Two of those sites — the office tower and a former theater are in Des Moines.

"It’s very generous of Tom to offer another city’s land," Frazier said. "Also, the project received more points in the IFA scoring for being in Urbandale rather than Des Moines because of the lack of affordable housing in Urbandale."

Frazier has compiled a list of what might be called the affordable housing sins of Urbandale, at least from an advocate’s point of view.

Based on Internal Revenue Service records, Urbandale has the fewest units of affordable housing of any city with a population of at least 20,000 in the state and has longest tax credit draught of any large city in Iowa.

Frazier also points out that the city’s comprehensive plan leaves several openings for approval of a project that revitalizes older areas of the city, triggers new development and reacts to market changes.

The City Council missed a "golden" opportunity to demonstrate its commitment to affordable housing, Council member Cox said recently.
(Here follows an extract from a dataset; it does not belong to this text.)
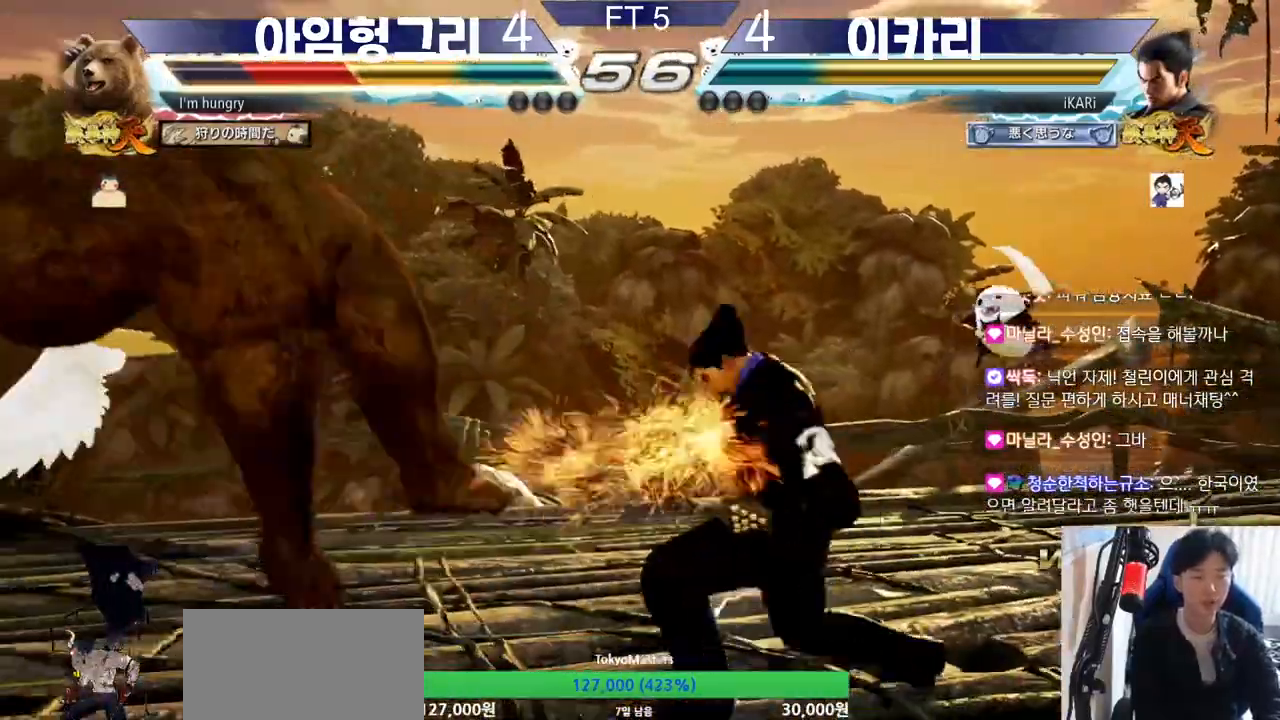
{"buttons": [], "left_stick": "center", "events": [[50, "TRIANGLE", "down"], [100, "TRIANGLE", "up"], [133, "TRIANGLE", "down"], [417, "TRIANGLE", "up"], [450, "left_stick", "center"]]}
Cox has lobbied for affordable housing since arriving on the Council in 2011, but has yet to see a project advance. He lived in the city’s only other affordable apartment complex, Cross Creek, after graduating from college.

The Council vote on the Anawim projects was "unfortunate. We’ll see if they reconsider," he said.

Frazier has scheduled a news conference at the proposed site for 11:30 a.m. today.

It is no coincidence, he said, that he is readdressing the Urbandale City Council vote during the Polk County Housing Trust Fund’s Affordable Housing Week.